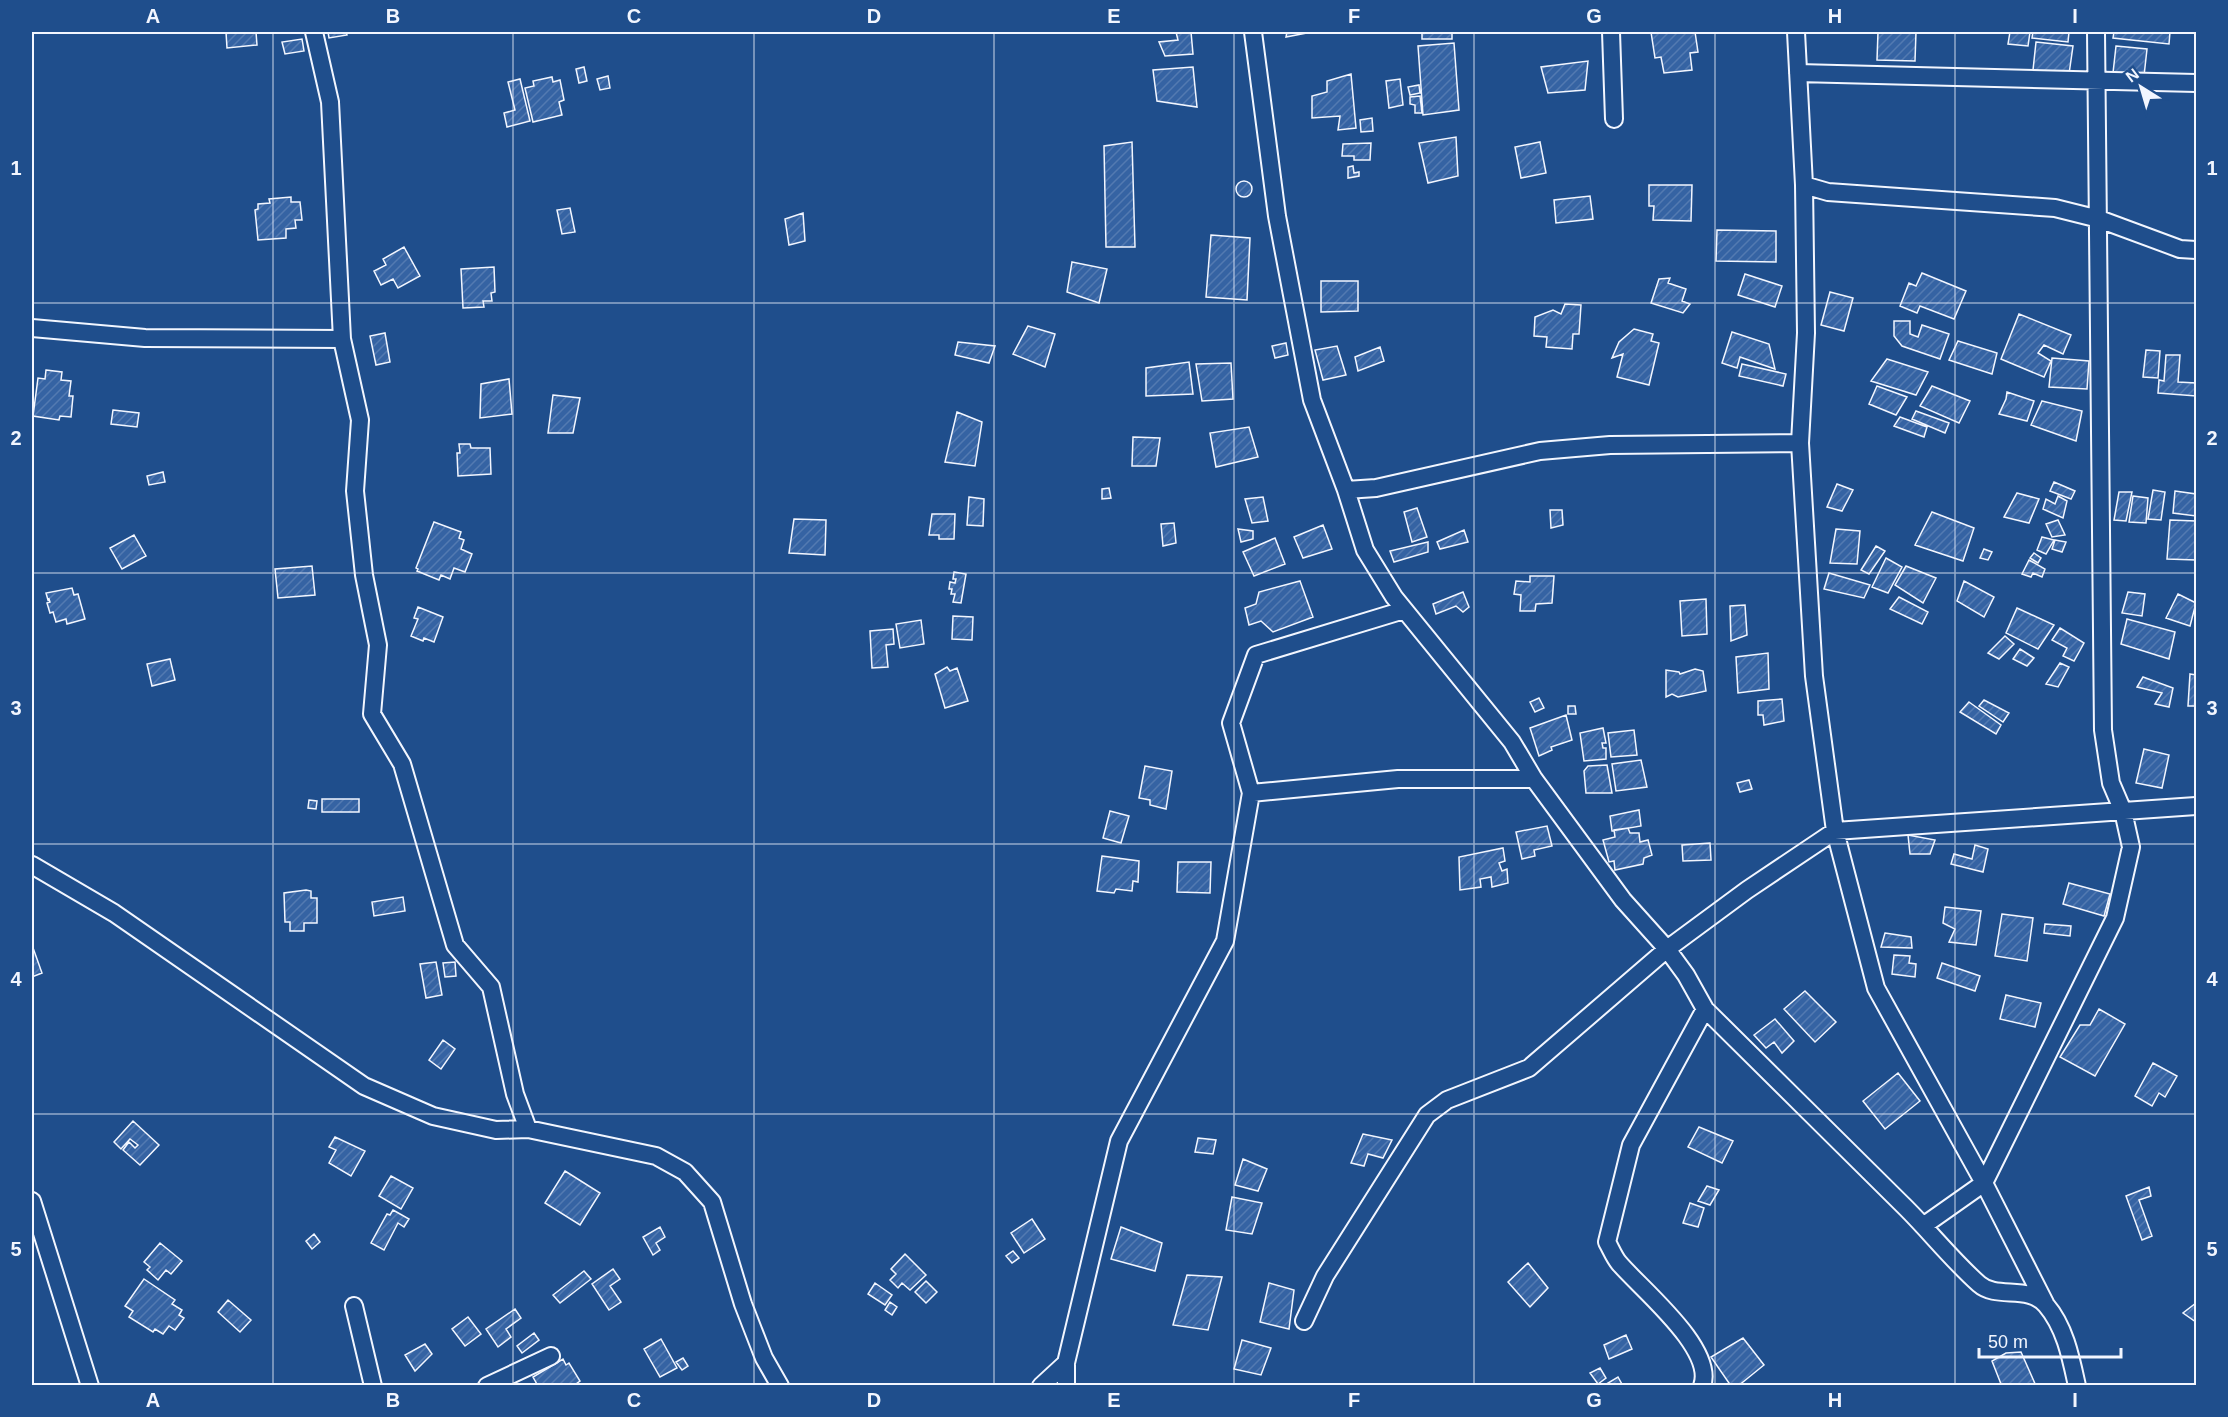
<svg xmlns="http://www.w3.org/2000/svg" width="2228" height="1417" font-family="Arial,sans-serif">
<style>
.building{fill:url(#building-hatch);stroke:#f2f6ff;stroke-width:1.5}
.lines{fill:none;stroke-linecap:round;stroke-linejoin:round}
.minor-casing{stroke:#f2f6ff;stroke-width:20}
.minor{stroke:#1f4e8c;stroke-width:16}
.grid{fill:none;stroke:#f2f6ff;stroke-width:1.5;stroke-opacity:0.55}
.neatline{fill:none;stroke:#f2f6ff;stroke-width:2}
.grid-label{font-size:20px;text-anchor:middle;font-weight:bold;fill:#f2f6ff}
</style>
<defs>
<pattern id="building-hatch" width="6" height="6" patternUnits="userSpaceOnUse" patternTransform="scale(1.5)"><rect width="6" height="6" fill="#3563a3"/><path d="M-1 1l2-2M0 6l6-6M5 7l2-2" fill="none" stroke="#537ab1"/></pattern>
</defs>
<rect width="100%" height="100%" fill="#1f4e8c"/>
<!-- building -->
<path class="building" d="M226,32h36h-6l1,13 -30,3z
M328,32h18l1,3 -18,3z
M1176,32h15l2,22 -28,2 -6,-14 19,-2z
M1287,32h25l-26,5z
M1422,32h30v7h-30z
M1651,32h44l3,20 -8,1 2,17 -28,3 -3,-16 -6,1z
M1878,32h38l-1,29 -38,-1z
M2010,32h20l-2,14 -20,-2z
M2033,32h36l-1,10 -36,-4z
M2114,32h56l-1,12 -56,-6z
M302,39l2,12 -19,3 -3,-12z
M2036,42l37,4 -4,28 -36,-4z
M1454,43l5,67 -36,5 -5,-69z
M2116,46l31,3 -3,27 -31,-3z
M1588,61l-3,29 -37,3 -7,-26z
M584,67l3,14 -8,2 -3,-14z
M1193,67l4,40 -40,-6 -4,-31z
M1351,74l5,54 -18,2 2,-14 -28,2v-22l15,-4v-11z
M608,76l2,12 -10,2 -3,-11z
M552,77l1,5 7,-2 4,20 -5,2 3,13 -29,7 -8,-34 9,-2 -1,-5z
M520,79l10,42 -23,6 -3,-14 11,-3 -7,-28z
M1400,79l3,26 -14,3 -3,-27z
M1419,85l1,8 -10,2 -2,-8z
M1420,96l2,17h-7v-8l-5,-1v-7z
M1372,118l1,13 -12,1 -1,-12z
M1456,137l2,39 -30,7 -9,-40z
M1132,142l3,105h-29l-2,-101z
M1540,142l6,31 -25,5 -6,-31z
M1371,143l-1,17h-16v-4h-12l1,-12z
M1353,166l1,7 5,-1v4l-11,2v-11z
M1236 189a8 8 0 1 1 16 0a8 8 0 1 1-16 0Z
M1649,185h43l-1,36 -38,-1 1,-14h-5z
M1590,196l3,23 -37,4 -2,-23z
M291,197v5h9l2,18h-7l1,8 -10,1v9l-28,2 -3,-30 3,-1v-5l12,-1 -1,-4z
M570,208l5,24 -13,2 -5,-24z
M803,213l2,28 -16,4 -4,-26z
M1717,230l59,1v31l-60,-1z
M1211,235l39,3 -3,62 -41,-3z
M404,247l16,29 -22,12 -5,-9 -12,6 -7,-14 12,-6 -3,-6z
M1072,262l35,7 -8,34 -32,-11z
M494,267l1,25 -4,1 1,8h-9l1,6 -21,1 -2,-39z
M1922,273l44,18 -12,28 -34,-13 -3,7 -17,-7 9,-23 7,3z
M1745,274l37,12 -7,21 -37,-12z
M1670,278l-2,5 18,6 -4,12 8,3 -7,9 -32,-10 8,-24z
M1321,281h37v30l-37,1z
M1830,292l23,6 -9,33 -23,-6z
M1565,304l16,1 -2,29h-6l-1,15 -26,-2 1,-10 -13,-1 1,-19 18,-7 8,4z
M2019,314l52,21 -8,19 -19,-9 -6,8 13,8 -7,16 -43,-18z
M1894,321h16v13l8,3 4,-12 27,9 -9,25 -38,-13 -8,-10z
M1028,326l27,8 -10,33 -32,-13z
M1634,329l19,5 -2,7 8,2 -10,42 -32,-8 6,-23 -11,4 7,-16z
M1732,332l37,12 6,25 -35,-12 -3,11 -15,-5z
M385,333l5,29 -14,3 -6,-29z
M1958,341l39,12 -5,21 -43,-14z
M958,342l37,4 -6,17 -34,-8z
M1286,343l2,12 -13,3 -3,-12z
M1337,346l9,29 -23,5 -8,-30z
M1380,347l4,14 -26,10 -3,-14z
M2146,350l14,1 -2,27 -15,-1z
M2166,355h14l-2,27 18,1v13l-38,-3 1,-13 5,1z
M2052,358l37,3 -2,28 -38,-2z
M1887,359l41,13 -12,23 -45,-14z
M1189,362l4,32 -47,2v-28z
M1231,363l2,36 -31,2 -6,-37z
M1742,364l44,10 -3,12 -44,-10z
M46,370l16,2 -1,8 10,1 -2,15h4l-2,21 -11,-1 -1,4 -26,-4 5,-38 7,1z
M509,379l3,35 -32,4 1,-34z
M1877,386l30,11 -11,18 -27,-11z
M1932,386l38,15 -11,22 -39,-17z
M2007,392l27,9 -7,20 -28,-7 7,-15z
M553,395l27,3 -7,35h-25z
M2042,401l40,10 -6,30 -45,-16z
M113,410l26,3 -2,14 -26,-3z
M1916,411l33,12 -4,10 -33,-14z
M957,412l25,10 -7,44 -30,-4z
M1900,417l27,10 -3,10 -30,-11z
M1249,427l9,30 -42,10 -6,-34z
M1133,437l27,1 -4,28h-24z
M459,444h11l1,4h19l1,26 -33,2 -1,-23h3z
M163,472l2,10 -16,3 -2,-9z
M2054,482l21,9 -4,8 -21,-8z
M1837,484l16,6 -11,21 -15,-4z
M1109,488l2,10 -9,1v-10z
M2153,490l12,2 -4,28 -13,-1z
M2175,491l21,3v22l-23,-3z
M2119,492h13l-6,29 -12,-1z
M2017,493l22,6 -10,24 -25,-6z
M2058,496l9,5 -4,17 -20,-9 3,-10 9,5z
M2133,496l15,2 -2,25 -17,-1z
M969,497l15,2 -1,27 -16,-1z
M1263,497l5,24 -16,2 -7,-24z
M1417,508l10,29 -15,5 -8,-30z
M1550,510h12l1,15 -12,3z
M1932,512l42,16 -11,33 -48,-16z
M932,514h23l-1,25h-15v-4h-10z
M794,519l32,1 -1,35 -36,-2z
M2058,520l7,15 -13,2 -6,-13z
M2170,520l26,1v39l-29,-1z
M434,522l27,10 -2,6 5,2 -3,9 11,5 -7,18 -11,-4 -4,11 -9,-4 -2,5 -22,-9 1,-2 -2,-1z
M1174,523l2,20 -13,3 -2,-22z
M1323,525l9,24 -29,9 -9,-21z
M1238,529l15,2v8l-12,3z
M1836,529l24,2 -3,33 -27,-1z
M1464,530l4,12 -28,7 -3,-7z
M134,535l12,21 -24,13 -12,-21z
M2042,537l12,3 -8,14 -9,-4z
M1275,538l10,26 -31,12 -11,-24z
M2055,540l11,2 -4,10 -10,-3z
M1428,542v10l-34,10 -4,-11z
M1876,546l9,5 -16,23 -8,-4z
M1984,549l8,3 -4,8 -8,-2z
M2034,553l7,5 -3,5 -8,-5z
M1886,558l16,9 -14,26 -16,-6z
M2029,560l16,9 -3,8 -9,-4 -2,4 -9,-3z
M312,566l3,29 -37,3 -3,-29z
M1906,566l30,12 -13,25 -28,-18z
M954,572l12,2 -5,29 -8,-1 2,-8h-4l1,-5h-3l1,-7 5,1 1,-4h-3z
M1829,573l41,12 -6,13 -40,-9z
M1530,576h24l-2,27 -16,1 -1,7h-15l1,-16 -7,-1 2,-13 14,1z
M1300,581l13,36 -40,15 -12,-11 -12,4 -4,-17 11,-4 3,-12z
M1964,581l30,16 -10,20 -27,-16z
M72,588l2,7 4,-1 7,25 -18,5 -1,-5 -10,3 -3,-10 -3,1 -3,-10 3,-1 -1,-3 -1,1 -2,-7z
M1463,592l6,15 -6,5 -7,-6 -20,8 -3,-10z
M2128,592l17,2 -3,22 -20,-3z
M2178,594l18,9 -6,23 -24,-8z
M1899,597l29,15 -6,12 -32,-15z
M1706,599l1,35 -25,2 -2,-35z
M1745,605l2,30 -16,6 -1,-35z
M418,607l25,10 -9,25 -10,-4 -1,3 -12,-5 7,-17 -4,-1z
M2017,608l37,17 -16,24 -32,-16z
M953,616l20,1 -1,23 -20,-1z
M2127,619l48,13 -6,27 -48,-15z
M921,620l3,24 -24,4 -4,-24z
M2060,628l24,15 -10,18 -11,-5 4,-8 -15,-8z
M893,629l1,15 -8,1 2,22 -16,1 -2,-37z
M2005,636l9,8 -15,15 -11,-6z
M2020,649l14,9 -7,8 -14,-7z
M1768,653l1,36 -31,4 -2,-36z
M170,659l5,21 -23,6 -5,-22z
M2060,663l9,4 -11,20 -12,-3z
M947,667l3,4 7,-3 11,33 -23,7 -10,-34z
M1695,669l8,2 3,20 -28,6 -6,-3 -6,3v-27l13,2 1,2z
M2190,674l6,1v31h-8z
M2143,677l30,11 -4,19 -14,-3 7,-11 -25,-6z
M1539,698l5,10 -9,4 -5,-10z
M1782,699l2,22 -20,4 -1,-10h-5v-14z
M1984,700l25,13 -6,9 -24,-16z
M1969,702l32,23 -5,9 -36,-22z
M1568,706h7l1,8h-8z
M1566,715l6,25 -21,7 1,3 -13,6 -9,-28z
M1603,728l3,15h-4l1,5h3v11l-22,2 -4,-28z
M1634,730l3,25 -26,2 -3,-24z
M2144,749l25,6 -7,33 -26,-5z
M1641,760l6,27 -31,4 -4,-27z
M1607,765l5,28h-26l-2,-22 4,-5z
M1145,766l27,5 -6,38 -16,-4v-5l-11,-2z
M1749,780l3,9 -12,3 -3,-9z
M322,799h37v13h-37z
M309,800l8,1 -1,8 -8,-1z
M1639,810l2,16 -29,5 -2,-15z
M1110,811l19,5 -8,27 -18,-5z
M1547,826l5,20 -18,4 1,6 -13,3 -6,-27z
M1628,828l2,5h9l1,9 8,-2 4,15 -8,3 -1,6 -28,6 -1,-9 -5,1 -6,-22 12,-3 -1,-7z
M1908,835l27,5 -5,14h-20z
M1710,843l1,17 -28,1 -1,-16z
M1975,845l13,4 -5,23 -32,-8 3,-10 18,5z
M1503,848l2,13 -6,2 3,8 5,-2 1,14 -16,4 -1,-10 -11,2 1,8 -21,3 -1,-33z
M1102,856l37,5 -1,21 -5,-1 -1,10 -16,-2 -2,4 -17,-2z
M1178,862h33l-1,31 -33,-1z
M2069,883l41,11 -6,22 -41,-12z
M306,890l5,1v7h6v25h-13v8h-14v-9h-5l-1,-29z
M403,897l2,14 -31,5 -2,-14z
M1945,907l36,4 -5,34 -27,-3 6,-13 -12,-6z
M2002,914l31,4 -6,43 -32,-5z
M2045,924l26,2 -1,10 -26,-3z
M1885,933l26,4 1,11 -31,-1z
M32,945l10,28 -10,4z
M1894,955l16,1 -1,7 7,1 -1,13 -23,-3z
M436,962l6,33 -16,3 -6,-34z
M455,962l1,14 -11,1 -2,-14z
M1942,963l38,13 -5,15 -38,-13z
M1805,991l31,31 -21,20 -31,-33z
M2006,995l35,8 -6,24 -35,-8z
M2099,1009l26,15 -30,52 -35,-19 20,-32h10z
M1775,1019l19,22 -12,12 -8,-11 -8,6 -12,-13z
M443,1040l12,9 -14,20 -12,-9z
M2153,1063l24,13 -12,21 -6,-4 -7,13 -17,-10z
M1898,1073l22,28 -35,28 -22,-28z
M133,1121l26,24 -19,20 -17,-15 6,-8 6,6 3,-3 -8,-6 -9,10 -7,-7z
M1699,1127l34,14 -11,22 -34,-16z
M1363,1134l29,6 -9,18 -15,-4 -4,12 -13,-3z
M335,1137l30,14 -14,25 -22,-13 7,-13 -7,-3z
M1198,1138l18,2 -3,14 -18,-2z
M1243,1159l24,10 -9,22 -23,-6z
M565,1171l35,22 -20,32 -35,-22z
M391,1176l22,12 -12,21 -22,-13z
M1707,1186l12,4 -9,15 -12,-4z
M2149,1187l2,9 -12,4 13,36 -10,4 -16,-44z
M1232,1197l30,6 -10,31 -26,-4z
M1690,1203l14,5 -6,19 -15,-4z
M393,1210l16,9 -5,8 -6,-4 -14,27 -13,-7 16,-29 3,1z
M1032,1219l13,20 -21,14 -13,-20z
M660,1227l5,10 -9,6 4,7 -7,5 -10,-18z
M1121,1227l41,16 -7,28 -44,-12z
M314,1234l6,8 -8,7 -6,-8z
M160,1243l22,18 -11,13 -5,-4 -8,10 -11,-10 3,-3 -6,-5z
M1013,1251l6,7 -7,5 -6,-7z
M905,1254l21,21 -16,15 -8,-7 -4,5 -8,-8 6,-6 -5,-5z
M1528,1263l20,25 -18,19 -22,-25z
M613,1269l7,10 -10,7 11,16 -12,8 -17,-26z
M584,1271l7,8 -31,24 -7,-8z
M1187,1275l35,2 -14,53 -35,-5z
M144,1279l31,21 -3,4 10,6 -3,5 5,3 -9,12 -6,-4 -6,8 -8,-5 -2,3 -24,-15 4,-6 -8,-5z
M926,1281l11,11 -11,11 -11,-11z
M875,1283l17,12 -7,10 -17,-11z
M1269,1283l25,7 -5,39 -29,-7z
M228,1300l23,20 -11,12 -22,-20z
M890,1302l7,5 -5,8 -7,-5z
M2196,1303v19l-13,-9z
M515,1309l6,9 -15,11 5,8 -13,10 -12,-18z
M468,1317l13,17 -16,12 -13,-17z
M534,1333l5,7 -17,13 -5,-7z
M1626,1335l6,14 -23,10 -5,-14z
M1743,1338l21,27 -26,21h-7l-20,-29z
M661,1339l16,29 -17,9 -16,-28z
M1242,1340l29,8 -10,27 -27,-6z
M425,1344l7,10 -17,17 -10,-16z
M2021,1352l15,34h-36l1,-2 -9,-23 14,-8z
M683,1358l5,8 -6,4 -6,-8z
M563,1359l3,6 3,-2 11,18 -7,5h-35l-5,-9z
M1600,1368l6,10 -8,6 -8,-11z
M1618,1377l5,9h-20z"/>
<g class="lines">
<defs>
<path id="minor" d="M314,32l16,70 12,237 18,81 -5,71 9,84 14,70 -6,69 30,50 53,181 36,42 24,107 13,35
M1253,32l24,184 35,184 34,90 19,60 29,47 118,145 22,37 89,121 44,49 19,26 19,34c67,66 134,133 201,199 25,25 47,53 73,76 18,16 49,0 67,21 19,22 25,53 31,81
M1611,32l3,87
M1796,32l8,153 2,148 -6,110 14,233 21,155 41,157 108,195 61,120
M1798,73l398,10
M1804,185l24,7 227,16 44,11 81,30 16,1
M32,328l113,10 197,1
M1346,490l30,-2 164,-37 70,-6 190,-2
M1251,793l147,-14h136
M32,865l82,48 250,173 69,30 63,14 32,-1 128,27 29,16 27,30 31,102 21,54 16,28
M32,1201l58,185
M1923,1226l61,-43 131,-265 16,-71 -8,-36 -12,-28 -8,-53 -7,-698
M354,1306l19,80
M1304,1321l21,-45 102,-161 20,-15 82,-32 138,-119 80,-59 88,-59 361,-25
M487,1386l64,-30
M1041,1386l25,-23
M1066,1386v-23l53,-222 106,-200 26,-148 -20,-70 25,-68 148,-45
M1702,1386c14,-37 -62,-98 -83,-123 -5,-6 -8,-14 -12,-21l24,-97 74,-136"/>
</defs>
<!-- minor casing -->
<use href="#minor" class="minor-casing"/>
<!-- minor -->
<use href="#minor" class="minor"/>
</g>
<!-- grid -->
<path class="grid" d="M273,32v1354M513,32v1354M754,32v1354M994,32v1354M1234,32v1354M1474,32v1354M1715,32v1354M1955,32v1354M32,303h2164M32,573h2164M32,844h2164M32,1114h2164"/>
<!-- border -->
<rect width="2228" height="1417" fill="none" stroke="#1f4e8c" stroke-width="66"/>
<!-- north arrow -->
<g transform="translate(2141 87) rotate(323)" stroke="#1f4e8c" stroke-width="4.5" paint-order="stroke">
<path d="M0-4.5L10 22L0 15L-10 22Z" fill="#f2f6ff"/>
<text y="-9" font-size="16" font-weight="bold" text-anchor="middle" fill="#f2f6ff">N</text>
</g>
<!-- scale -->
<path d="M1979 1348v9h142v-9" fill="none" stroke="#f2f6ff" stroke-width="3"/>
<text x="1988" y="1348" font-size="18" fill="#f2f6ff" stroke="#1f4e8c" stroke-width="4.5" paint-order="stroke">50 m</text>
<rect x="33" y="33" width="2162" height="1351" class="neatline"/>
<g class="grid-label">
<text x="153" y="23">A</text>
<text x="393" y="23">B</text>
<text x="634" y="23">C</text>
<text x="874" y="23">D</text>
<text x="1114" y="23">E</text>
<text x="1354" y="23">F</text>
<text x="1594" y="23">G</text>
<text x="1835" y="23">H</text>
<text x="2075" y="23">I</text>
<text x="16" y="175">1</text>
<text x="2212" y="175">1</text>
<text x="16" y="445">2</text>
<text x="2212" y="445">2</text>
<text x="16" y="715">3</text>
<text x="2212" y="715">3</text>
<text x="16" y="986">4</text>
<text x="2212" y="986">4</text>
<text x="16" y="1256">5</text>
<text x="2212" y="1256">5</text>
<text x="153" y="1407">A</text>
<text x="393" y="1407">B</text>
<text x="634" y="1407">C</text>
<text x="874" y="1407">D</text>
<text x="1114" y="1407">E</text>
<text x="1354" y="1407">F</text>
<text x="1594" y="1407">G</text>
<text x="1835" y="1407">H</text>
<text x="2075" y="1407">I</text>
</g>
</svg>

####

[Problem details]
Could you repeat exactly the lines above from the line with "M1603,728l3,15h-4l1,5h3v11l-22,2 -4,-28z" up to and including the line with "M2002,914l31,4 -6,43 -32,-5z", and only those?

[Result of this task]
M1603,728l3,15h-4l1,5h3v11l-22,2 -4,-28z
M1634,730l3,25 -26,2 -3,-24z
M2144,749l25,6 -7,33 -26,-5z
M1641,760l6,27 -31,4 -4,-27z
M1607,765l5,28h-26l-2,-22 4,-5z
M1145,766l27,5 -6,38 -16,-4v-5l-11,-2z
M1749,780l3,9 -12,3 -3,-9z
M322,799h37v13h-37z
M309,800l8,1 -1,8 -8,-1z
M1639,810l2,16 -29,5 -2,-15z
M1110,811l19,5 -8,27 -18,-5z
M1547,826l5,20 -18,4 1,6 -13,3 -6,-27z
M1628,828l2,5h9l1,9 8,-2 4,15 -8,3 -1,6 -28,6 -1,-9 -5,1 -6,-22 12,-3 -1,-7z
M1908,835l27,5 -5,14h-20z
M1710,843l1,17 -28,1 -1,-16z
M1975,845l13,4 -5,23 -32,-8 3,-10 18,5z
M1503,848l2,13 -6,2 3,8 5,-2 1,14 -16,4 -1,-10 -11,2 1,8 -21,3 -1,-33z
M1102,856l37,5 -1,21 -5,-1 -1,10 -16,-2 -2,4 -17,-2z
M1178,862h33l-1,31 -33,-1z
M2069,883l41,11 -6,22 -41,-12z
M306,890l5,1v7h6v25h-13v8h-14v-9h-5l-1,-29z
M403,897l2,14 -31,5 -2,-14z
M1945,907l36,4 -5,34 -27,-3 6,-13 -12,-6z
M2002,914l31,4 -6,43 -32,-5z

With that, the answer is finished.